22. Regularly check all members of the group or role and determine the distribution permission of the group so that your audit work can be simplified. Determine when you are, the public group cannot perform the selection operation from the system table. 23. Take some time to audit the request to log in with a empty password. Use the following code to check: Use the main body selection name, Password from syslogins where password is null order by name
24. If possible, use the integrated security policy in your organization. By using integrated security policies, you can rely on system security, maximizing management work from maintaining two separate security models. This also does not allow the password close to the connection string. 25. Check all non-SA users' access processes and privileges to expand storage processes.

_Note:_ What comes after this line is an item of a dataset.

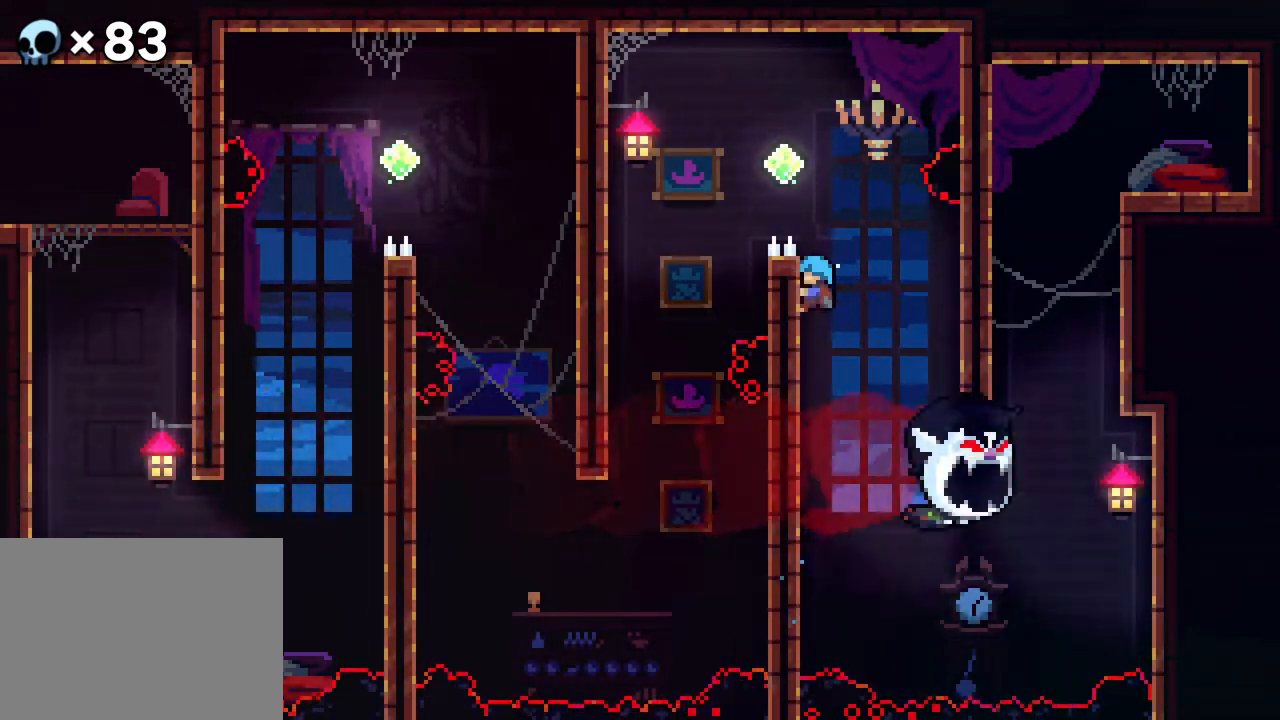
{"buttons": ["A", "R2", "DPAD_LEFT"], "events": [[83, "DPAD_UP", "up"], [183, "DPAD_LEFT", "down"], [200, "A", "down"]]}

Use the following query to periodically query which process has public storage privileges. (Using the "type" instead of "xtype" in SQL Server): Use master select sysobjects.name from sysobjects, sysprotects where sysprotects.uid = 0 AND xtype in ( 'X', 'P') AND sysobjects.id = sysprotects .id Order by Name
26. When using the Enterprise Manager, use the integrated security policy. In the past, enterprise manager was found in the standard security mode to store the "SA" password in the registry of PlainText. Note: Even if you change the modal, the password will remain in the registry. Use regedit and check the key: hkey_current_user / Software / Microsoft / MSSQLServer / SQLEW / RegeDi / SQL 6.5
Now the data is hidden
HKEY_USERS / {Yoursid} / Software / Microsoft / Microsoft SQL Server / 80 / Tool / Sqlew / Registered Server X / SQL Server Group
("SQL Server Group" is the default value but you may have established a user group so it changes its location accordingly.)